AVAILABLE DATA:
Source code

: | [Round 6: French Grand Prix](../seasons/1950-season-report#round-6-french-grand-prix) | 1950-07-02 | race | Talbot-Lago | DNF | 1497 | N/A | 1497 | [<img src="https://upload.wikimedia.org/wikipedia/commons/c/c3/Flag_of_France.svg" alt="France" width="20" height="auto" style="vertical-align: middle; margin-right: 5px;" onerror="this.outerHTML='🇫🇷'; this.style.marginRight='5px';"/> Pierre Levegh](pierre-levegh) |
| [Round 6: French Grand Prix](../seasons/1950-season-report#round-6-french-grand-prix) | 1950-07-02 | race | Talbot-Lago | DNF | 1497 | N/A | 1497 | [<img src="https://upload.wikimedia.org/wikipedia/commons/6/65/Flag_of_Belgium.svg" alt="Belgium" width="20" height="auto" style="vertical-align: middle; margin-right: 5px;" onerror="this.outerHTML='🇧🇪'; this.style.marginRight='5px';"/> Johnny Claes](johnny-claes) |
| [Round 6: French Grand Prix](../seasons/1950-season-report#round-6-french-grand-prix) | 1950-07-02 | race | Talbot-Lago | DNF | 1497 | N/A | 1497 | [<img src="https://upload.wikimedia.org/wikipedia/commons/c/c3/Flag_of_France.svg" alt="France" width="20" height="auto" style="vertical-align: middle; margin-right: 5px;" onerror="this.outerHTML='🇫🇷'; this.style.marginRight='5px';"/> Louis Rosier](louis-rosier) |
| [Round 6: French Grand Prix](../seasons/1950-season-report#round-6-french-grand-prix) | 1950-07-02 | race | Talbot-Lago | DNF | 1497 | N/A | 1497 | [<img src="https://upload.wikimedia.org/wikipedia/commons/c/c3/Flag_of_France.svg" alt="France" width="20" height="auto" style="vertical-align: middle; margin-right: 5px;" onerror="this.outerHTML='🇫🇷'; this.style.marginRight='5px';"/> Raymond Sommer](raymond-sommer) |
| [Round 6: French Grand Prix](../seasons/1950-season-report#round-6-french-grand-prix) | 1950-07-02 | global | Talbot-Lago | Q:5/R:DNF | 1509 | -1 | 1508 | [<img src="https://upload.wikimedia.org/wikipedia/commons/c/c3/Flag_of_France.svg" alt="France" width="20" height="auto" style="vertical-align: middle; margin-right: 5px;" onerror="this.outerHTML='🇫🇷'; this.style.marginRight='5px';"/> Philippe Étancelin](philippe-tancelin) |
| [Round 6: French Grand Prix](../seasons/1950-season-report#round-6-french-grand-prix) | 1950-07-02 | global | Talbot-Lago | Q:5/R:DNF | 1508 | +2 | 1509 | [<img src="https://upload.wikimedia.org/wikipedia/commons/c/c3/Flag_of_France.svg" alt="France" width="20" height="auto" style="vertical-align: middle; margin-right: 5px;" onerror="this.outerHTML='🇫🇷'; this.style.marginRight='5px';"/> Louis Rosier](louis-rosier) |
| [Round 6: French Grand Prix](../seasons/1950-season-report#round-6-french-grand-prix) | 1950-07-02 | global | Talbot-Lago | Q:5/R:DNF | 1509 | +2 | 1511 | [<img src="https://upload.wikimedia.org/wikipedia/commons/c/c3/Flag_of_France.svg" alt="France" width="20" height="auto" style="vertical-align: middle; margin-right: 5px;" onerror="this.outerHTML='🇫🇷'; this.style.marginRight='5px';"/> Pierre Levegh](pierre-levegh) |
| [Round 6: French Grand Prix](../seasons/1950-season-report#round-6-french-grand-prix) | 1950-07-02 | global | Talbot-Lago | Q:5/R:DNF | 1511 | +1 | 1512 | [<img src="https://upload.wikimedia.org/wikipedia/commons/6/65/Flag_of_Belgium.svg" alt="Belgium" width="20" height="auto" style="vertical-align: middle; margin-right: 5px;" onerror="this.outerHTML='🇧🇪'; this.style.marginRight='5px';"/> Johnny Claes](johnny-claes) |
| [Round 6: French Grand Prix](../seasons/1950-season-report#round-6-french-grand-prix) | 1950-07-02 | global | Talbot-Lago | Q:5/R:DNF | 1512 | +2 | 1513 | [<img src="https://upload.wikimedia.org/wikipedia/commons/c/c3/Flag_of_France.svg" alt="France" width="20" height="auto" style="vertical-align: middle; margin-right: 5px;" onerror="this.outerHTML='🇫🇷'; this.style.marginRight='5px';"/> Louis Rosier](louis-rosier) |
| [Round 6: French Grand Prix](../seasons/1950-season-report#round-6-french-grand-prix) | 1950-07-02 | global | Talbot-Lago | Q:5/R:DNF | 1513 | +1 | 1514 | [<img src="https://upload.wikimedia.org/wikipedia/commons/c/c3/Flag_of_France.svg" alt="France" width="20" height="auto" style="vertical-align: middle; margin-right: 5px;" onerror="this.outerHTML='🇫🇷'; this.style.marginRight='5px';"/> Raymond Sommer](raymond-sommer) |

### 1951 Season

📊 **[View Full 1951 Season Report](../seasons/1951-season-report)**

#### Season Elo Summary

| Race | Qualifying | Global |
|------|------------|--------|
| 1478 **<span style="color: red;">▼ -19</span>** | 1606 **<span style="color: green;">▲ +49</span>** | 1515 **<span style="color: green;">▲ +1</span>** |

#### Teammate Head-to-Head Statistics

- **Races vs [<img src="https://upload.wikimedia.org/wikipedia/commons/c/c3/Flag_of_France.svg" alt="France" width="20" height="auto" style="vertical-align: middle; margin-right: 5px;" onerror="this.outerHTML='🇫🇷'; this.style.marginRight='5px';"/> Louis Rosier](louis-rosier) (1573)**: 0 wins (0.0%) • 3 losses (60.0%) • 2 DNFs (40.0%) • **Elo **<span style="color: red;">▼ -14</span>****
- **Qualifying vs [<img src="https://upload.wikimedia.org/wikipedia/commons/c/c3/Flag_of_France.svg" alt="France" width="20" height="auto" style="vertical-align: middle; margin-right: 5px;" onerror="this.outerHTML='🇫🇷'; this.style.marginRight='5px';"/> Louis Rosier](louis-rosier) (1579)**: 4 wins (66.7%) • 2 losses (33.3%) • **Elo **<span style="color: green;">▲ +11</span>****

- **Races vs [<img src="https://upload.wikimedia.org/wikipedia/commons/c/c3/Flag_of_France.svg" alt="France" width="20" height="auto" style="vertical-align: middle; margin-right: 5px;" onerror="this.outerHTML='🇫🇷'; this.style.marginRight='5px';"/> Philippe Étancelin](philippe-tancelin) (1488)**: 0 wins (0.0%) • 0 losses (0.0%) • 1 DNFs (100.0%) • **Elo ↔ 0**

REQUEST: Print every line of the records exactly. Omit nothing.

OUTPUT OF THE TASK:
Source code

: | [Round 6: French Grand Prix](../seasons/1950-season-report#round-6-french-grand-prix) | 1950-07-02 | race | Talbot-Lago | DNF | 1497 | N/A | 1497 | [<img src="https://upload.wikimedia.org/wikipedia/commons/c/c3/Flag_of_France.svg" alt="France" width="20" height="auto" style="vertical-align: middle; margin-right: 5px;" onerror="this.outerHTML='🇫🇷'; this.style.marginRight='5px';"/> Pierre Levegh](pierre-levegh) |
| [Round 6: French Grand Prix](../seasons/1950-season-report#round-6-french-grand-prix) | 1950-07-02 | race | Talbot-Lago | DNF | 1497 | N/A | 1497 | [<img src="https://upload.wikimedia.org/wikipedia/commons/6/65/Flag_of_Belgium.svg" alt="Belgium" width="20" height="auto" style="vertical-align: middle; margin-right: 5px;" onerror="this.outerHTML='🇧🇪'; this.style.marginRight='5px';"/> Johnny Claes](johnny-claes) |
| [Round 6: French Grand Prix](../seasons/1950-season-report#round-6-french-grand-prix) | 1950-07-02 | race | Talbot-Lago | DNF | 1497 | N/A | 1497 | [<img src="https://upload.wikimedia.org/wikipedia/commons/c/c3/Flag_of_France.svg" alt="France" width="20" height="auto" style="vertical-align: middle; margin-right: 5px;" onerror="this.outerHTML='🇫🇷'; this.style.marginRight='5px';"/> Louis Rosier](louis-rosier) |
| [Round 6: French Grand Prix](../seasons/1950-season-report#round-6-french-grand-prix) | 1950-07-02 | race | Talbot-Lago | DNF | 1497 | N/A | 1497 | [<img src="https://upload.wikimedia.org/wikipedia/commons/c/c3/Flag_of_France.svg" alt="France" width="20" height="auto" style="vertical-align: middle; margin-right: 5px;" onerror="this.outerHTML='🇫🇷'; this.style.marginRight='5px';"/> Raymond Sommer](raymond-sommer) |
| [Round 6: French Grand Prix](../seasons/1950-season-report#round-6-french-grand-prix) | 1950-07-02 | global | Talbot-Lago | Q:5/R:DNF | 1509 | -1 | 1508 | [<img src="https://upload.wikimedia.org/wikipedia/commons/c/c3/Flag_of_France.svg" alt="France" width="20" height="auto" style="vertical-align: middle; margin-right: 5px;" onerror="this.outerHTML='🇫🇷'; this.style.marginRight='5px';"/> Philippe Étancelin](philippe-tancelin) |
| [Round 6: French Grand Prix](../seasons/1950-season-report#round-6-french-grand-prix) | 1950-07-02 | global | Talbot-Lago | Q:5/R:DNF | 1508 | +2 | 1509 | [<img src="https://upload.wikimedia.org/wikipedia/commons/c/c3/Flag_of_France.svg" alt="France" width="20" height="auto" style="vertical-align: middle; margin-right: 5px;" onerror="this.outerHTML='🇫🇷'; this.style.marginRight='5px';"/> Louis Rosier](louis-rosier) |
| [Round 6: French Grand Prix](../seasons/1950-season-report#round-6-french-grand-prix) | 1950-07-02 | global | Talbot-Lago | Q:5/R:DNF | 1509 | +2 | 1511 | [<img src="https://upload.wikimedia.org/wikipedia/commons/c/c3/Flag_of_France.svg" alt="France" width="20" height="auto" style="vertical-align: middle; margin-right: 5px;" onerror="this.outerHTML='🇫🇷'; this.style.marginRight='5px';"/> Pierre Levegh](pierre-levegh) |
| [Round 6: French Grand Prix](../seasons/1950-season-report#round-6-french-grand-prix) | 1950-07-02 | global | Talbot-Lago | Q:5/R:DNF | 1511 | +1 | 1512 | [<img src="https://upload.wikimedia.org/wikipedia/commons/6/65/Flag_of_Belgium.svg" alt="Belgium" width="20" height="auto" style="vertical-align: middle; margin-right: 5px;" onerror="this.outerHTML='🇧🇪'; this.style.marginRight='5px';"/> Johnny Claes](johnny-claes) |
| [Round 6: French Grand Prix](../seasons/1950-season-report#round-6-french-grand-prix) | 1950-07-02 | global | Talbot-Lago | Q:5/R:DNF | 1512 | +2 | 1513 | [<img src="https://upload.wikimedia.org/wikipedia/commons/c/c3/Flag_of_France.svg" alt="France" width="20" height="auto" style="vertical-align: middle; margin-right: 5px;" onerror="this.outerHTML='🇫🇷'; this.style.marginRight='5px';"/> Louis Rosier](louis-rosier) |
| [Round 6: French Grand Prix](../seasons/1950-season-report#round-6-french-grand-prix) | 1950-07-02 | global | Talbot-Lago | Q:5/R:DNF | 1513 | +1 | 1514 | [<img src="https://upload.wikimedia.org/wikipedia/commons/c/c3/Flag_of_France.svg" alt="France" width="20" height="auto" style="vertical-align: middle; margin-right: 5px;" onerror="this.outerHTML='🇫🇷'; this.style.marginRight='5px';"/> Raymond Sommer](raymond-sommer) |

### 1951 Season

📊 **[View Full 1951 Season Report](../seasons/1951-season-report)**

#### Season Elo Summary

| Race | Qualifying | Global |
|------|------------|--------|
| 1478 **<span style="color: red;">▼ -19</span>** | 1606 **<span style="color: green;">▲ +49</span>** | 1515 **<span style="color: green;">▲ +1</span>** |

#### Teammate Head-to-Head Statistics

- **Races vs [<img src="https://upload.wikimedia.org/wikipedia/commons/c/c3/Flag_of_France.svg" alt="France" width="20" height="auto" style="vertical-align: middle; margin-right: 5px;" onerror="this.outerHTML='🇫🇷'; this.style.marginRight='5px';"/> Louis Rosier](louis-rosier) (1573)**: 0 wins (0.0%) • 3 losses (60.0%) • 2 DNFs (40.0%) • **Elo **<span style="color: red;">▼ -14</span>****
- **Qualifying vs [<img src="https://upload.wikimedia.org/wikipedia/commons/c/c3/Flag_of_France.svg" alt="France" width="20" height="auto" style="vertical-align: middle; margin-right: 5px;" onerror="this.outerHTML='🇫🇷'; this.style.marginRight='5px';"/> Louis Rosier](louis-rosier) (1579)**: 4 wins (66.7%) • 2 losses (33.3%) • **Elo **<span style="color: green;">▲ +11</span>****

- **Races vs [<img src="https://upload.wikimedia.org/wikipedia/commons/c/c3/Flag_of_France.svg" alt="France" width="20" height="auto" style="vertical-align: middle; margin-right: 5px;" onerror="this.outerHTML='🇫🇷'; this.style.marginRight='5px';"/> Philippe Étancelin](philippe-tancelin) (1488)**: 0 wins (0.0%) • 0 losses (0.0%) • 1 DNFs (100.0%) • **Elo ↔ 0**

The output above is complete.